> [PROBLEM REQUIREMENTS]
Collect from the data below each line with "watering".

**** PROVIDED INFORMATION ****

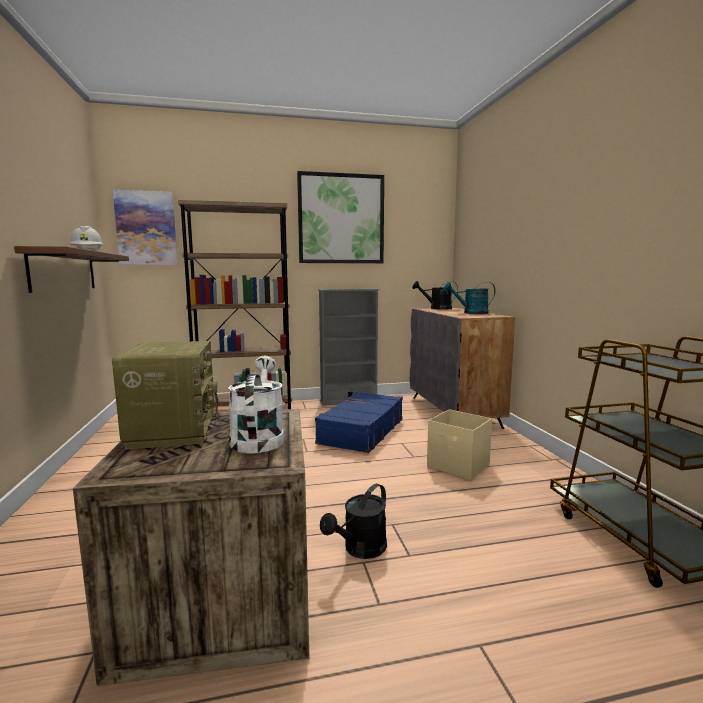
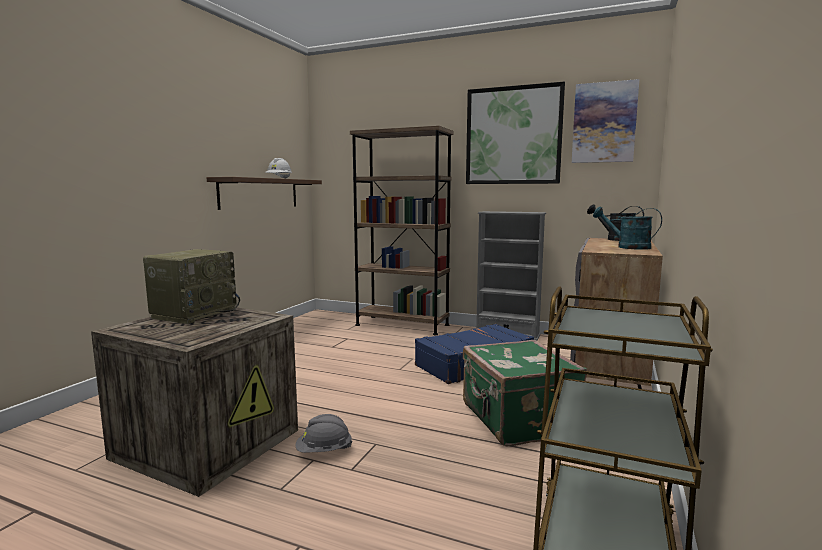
camera: 35 degrees right, 0 degrees up
picture [113,190,178,265] -> picture moved to [572,79,639,163]
white watering can [228,355,284,453] -> none
black watering can [320,484,387,559] -> grey hard hat [296,414,352,453]
beige storage box [427,409,492,480] -> green suitcase [463,340,587,446]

****

> [ANSWER TO THIS PROBLEM]
white watering can [228,355,284,453] -> none
black watering can [320,484,387,559] -> grey hard hat [296,414,352,453]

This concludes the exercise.